Nanu : Akash Chhabria [Grand Son]
Beyond cultivating my interest in literature, Nanu had helped me in many ways that even he may not have realized. He was an active and involved parent to my mother. Not only did he impart his love of literature and share the importance of knowledge to her, but he also taught her the skills necessary to face the harsh realities of life. From the stories my mother has told me, my Nanu would work through the house expenses with her and encourage her to take the lead on balancing the house budget. This is not only a skill she has imparted onto me but also a skill she has put into practice to empower her family and specifically her children to achieve the goals they desired in life.
It is clear to me that my Nanu is loved by his community and the people that may have crossed paths with him. He has heavily contributed to the Sindhi community and to Pakistani literature, he is a wonderful storyteller and most importantly he is a loved father, husband, and grandparent. When I think about him, I think about how he has inspired me to learn and grow, but I also think about how I could have learnt so much more from him.

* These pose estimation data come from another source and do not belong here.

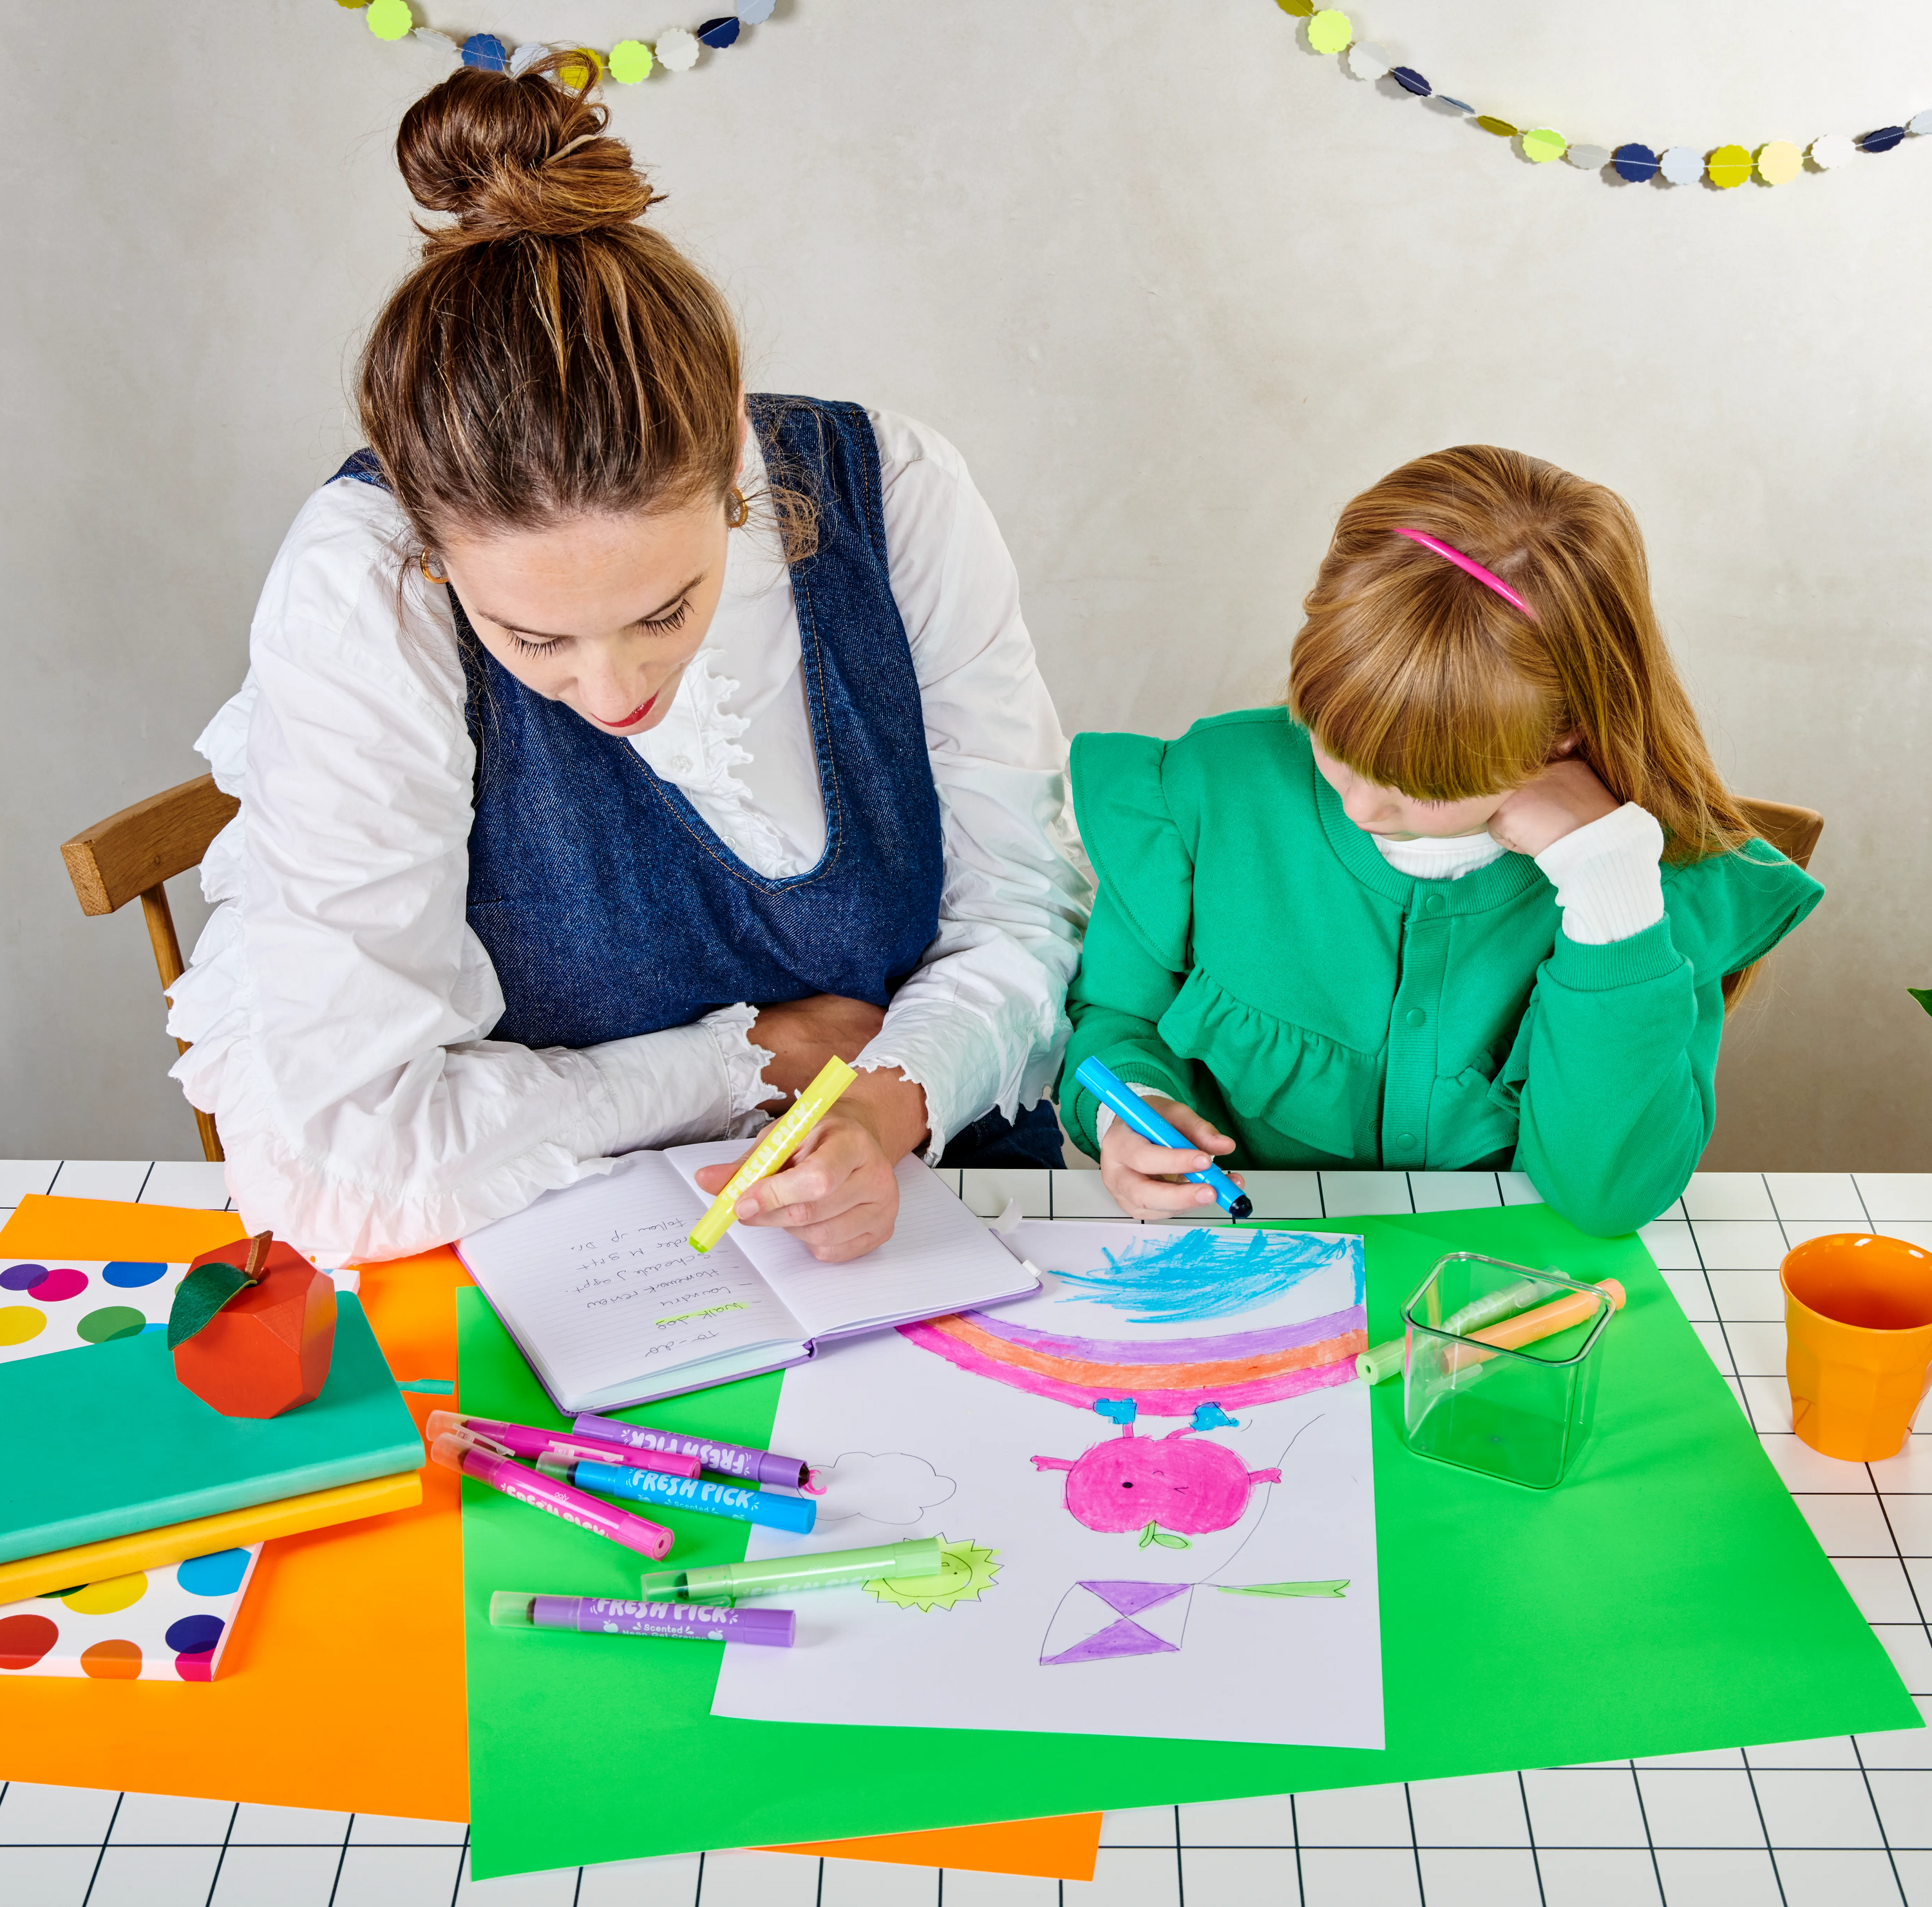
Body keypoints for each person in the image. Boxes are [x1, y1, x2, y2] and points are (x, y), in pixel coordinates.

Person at [169, 57, 1088, 1264]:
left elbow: (1020, 912)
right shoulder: (361, 580)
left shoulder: (897, 497)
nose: (615, 694)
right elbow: (343, 1160)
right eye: (533, 640)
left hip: (918, 1228)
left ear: (736, 486)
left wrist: (888, 1098)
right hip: (557, 1258)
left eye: (668, 608)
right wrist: (740, 1060)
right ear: (431, 552)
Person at [1058, 444, 1821, 1236]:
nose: (1359, 807)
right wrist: (1130, 1110)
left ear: (1562, 734)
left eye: (1420, 786)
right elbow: (1117, 1015)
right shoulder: (1206, 791)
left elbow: (1609, 1197)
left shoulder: (1646, 883)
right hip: (1237, 1267)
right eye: (1329, 740)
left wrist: (1607, 889)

When I was younger and visited him more often, I felt that I understood the sentiment but not the nuances or the details of what he would explain. It felt like I was able to absorb only a fraction of what he was trying to say. Now that I feel I’m of the age where I could have an intellectual conversation with him, I can’t anymore. All the conversations we could have had about literature and art, the time I could have spent learning from his wisdom and knowledge, and most importantly the bond we could have deepened. It all feels like a potential that was never realized.
When I heard of his passing, my first thought was of him and how we never got to say our goodbyes. My second thought was of my family. His impact on us was truly profound and the pain my family and I are experiencing is equally so. I feel the most for my mother, she has lost one of the most important people in the world to her and it saddens me that there is nothing I could do to take that pain from her. In my mourning, I also feel a sense of resolve to ensure my relationship and love for my parents remains just as strong as my mother’s was with my Nanu. Nanu, I love you and I want to thank you for being who you were, to me and to your family. You will forever be with me in my thoughts and in my heart.